Chinese actor and singer (born 1997)

He Changxi (Chinese: 何昶希; born December 23, 1997) is a Chinese actor and singer. He gained national recognition in 2019 after participating in the iQiyi survival reality show Youth With You, where he secured a spot in the boy band UNINE. As an actor, he has starred in leading roles in the television dramas Orange Soda (橘子汽水) (2024) on WeTV, Exchange Souls (2025) on Mango TV, Love of Petals (2025) on iQIYI, and the BL drama Sammy's Children's Day (2026) on Viki and GagaOOLala.

He has also appeared in productions such as Dear Parents (2021), Romance of a Twin Flower (春闺梦里人) (2023) and Limited 72 Hours of Love (我的盲盒恋人) (2024).

== Biography and career ==
He Changxi was born on November 24, 1997, in Yueyang, Hunan, China. He graduated from the Beijing Contemporary Music Academy, where he studied Chinese vocal music.

**What to do:**
1. According to the profile of He Changxi, which boy band did he join through Youth With You?
2. List the television dramas in which the He Changxi profile says he starred in leading roles.
3. Carry on the He Changxi profile from the point where it stops.

**Pose landmark coordinates:**

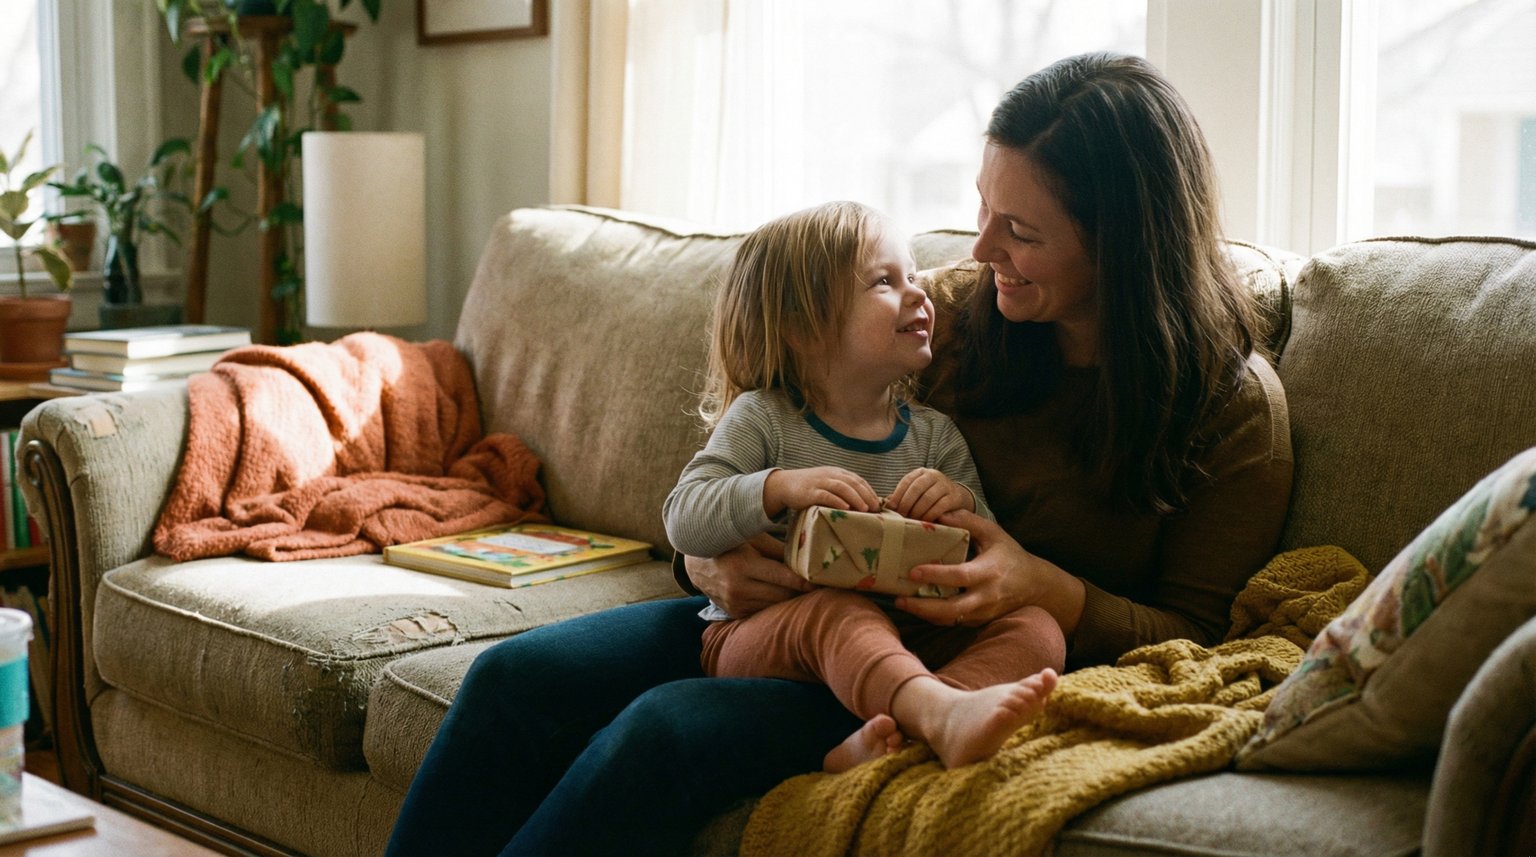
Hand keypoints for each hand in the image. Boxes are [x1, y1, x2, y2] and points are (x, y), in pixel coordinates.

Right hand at [684, 532, 812, 617]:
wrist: (697, 565)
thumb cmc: (730, 544)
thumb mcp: (751, 538)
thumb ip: (778, 548)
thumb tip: (808, 551)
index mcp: (743, 566)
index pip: (782, 577)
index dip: (804, 581)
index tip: (822, 581)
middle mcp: (738, 588)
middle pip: (782, 595)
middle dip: (802, 592)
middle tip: (821, 587)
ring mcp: (736, 604)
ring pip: (774, 606)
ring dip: (790, 600)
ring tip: (807, 593)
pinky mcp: (735, 613)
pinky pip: (763, 611)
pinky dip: (775, 605)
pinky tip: (785, 598)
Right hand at [763, 467, 879, 517]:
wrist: (784, 484)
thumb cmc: (809, 487)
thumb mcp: (827, 483)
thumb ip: (842, 489)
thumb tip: (862, 504)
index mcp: (836, 472)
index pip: (857, 479)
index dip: (869, 490)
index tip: (878, 503)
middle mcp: (830, 475)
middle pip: (852, 482)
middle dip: (865, 495)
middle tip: (875, 508)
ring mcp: (820, 482)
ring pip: (841, 487)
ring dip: (855, 497)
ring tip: (864, 509)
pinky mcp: (810, 492)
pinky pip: (825, 495)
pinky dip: (837, 501)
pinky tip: (845, 508)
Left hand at [886, 467, 973, 520]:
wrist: (955, 496)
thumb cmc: (930, 496)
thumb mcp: (917, 493)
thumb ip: (903, 496)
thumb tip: (887, 504)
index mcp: (920, 472)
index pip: (907, 481)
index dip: (898, 494)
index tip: (891, 507)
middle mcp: (933, 475)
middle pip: (916, 488)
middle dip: (906, 504)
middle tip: (901, 516)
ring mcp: (944, 485)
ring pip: (928, 498)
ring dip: (918, 511)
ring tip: (912, 520)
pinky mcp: (953, 496)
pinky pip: (940, 506)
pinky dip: (930, 515)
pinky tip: (925, 521)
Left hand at [894, 509, 1083, 632]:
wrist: (1035, 586)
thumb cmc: (1010, 555)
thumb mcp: (994, 533)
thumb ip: (969, 521)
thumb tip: (940, 514)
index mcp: (988, 573)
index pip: (959, 576)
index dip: (936, 575)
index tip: (913, 571)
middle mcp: (985, 597)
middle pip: (951, 609)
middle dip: (923, 607)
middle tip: (899, 599)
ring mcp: (982, 612)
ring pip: (949, 620)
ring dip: (924, 614)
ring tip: (902, 603)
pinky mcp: (979, 621)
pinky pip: (953, 622)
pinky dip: (934, 617)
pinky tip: (918, 607)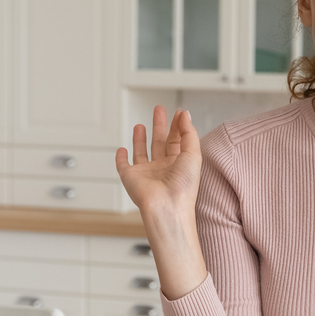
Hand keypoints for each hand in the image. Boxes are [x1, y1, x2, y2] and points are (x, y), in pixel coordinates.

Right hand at [115, 106, 201, 220]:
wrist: (167, 206)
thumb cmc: (184, 185)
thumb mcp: (193, 154)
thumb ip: (189, 133)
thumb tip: (185, 114)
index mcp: (179, 163)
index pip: (178, 140)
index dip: (178, 126)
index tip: (179, 112)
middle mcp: (163, 168)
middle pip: (161, 142)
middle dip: (159, 126)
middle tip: (159, 109)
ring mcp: (146, 173)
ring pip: (142, 152)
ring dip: (141, 139)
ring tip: (141, 125)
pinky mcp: (130, 177)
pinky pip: (123, 166)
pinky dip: (121, 158)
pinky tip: (121, 149)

**Exercise answers:**
1. UNINE

2. Orange Soda (2024), Exchange Souls (2025), Love of Petals (2025), and Sammy's Children's Day (2026)

3.
=== 2019–2020: Debut with UNINE ===
In early 2019, He participated as a trainee under the agency Awaken-F in the iQiyi idol survival show Youth With You. On April 6, 2019, he secured the ninth and final spot in the debut lineup, becoming a member of the project boy band UNINE.

With UNINE, He released two extended plays in 2019: UNLOCK on May 6, featuring the lead single "Bomba", and UNUSUAL on October 21. The group also embarked on a fan meeting tour titled "RUN TO U" across several Chinese cities throughout the summer of 2019. On October 6, 2020, UNINE officially held their graduation concert in Beijing, marking the group's disbandment and the beginning of He's solo career.

=== 2020–2025: Transition to acting and solo music ===
After UNINE's disbandment, He focused on acting. On November 24, 2020, he released his first solo EP, THE MAN.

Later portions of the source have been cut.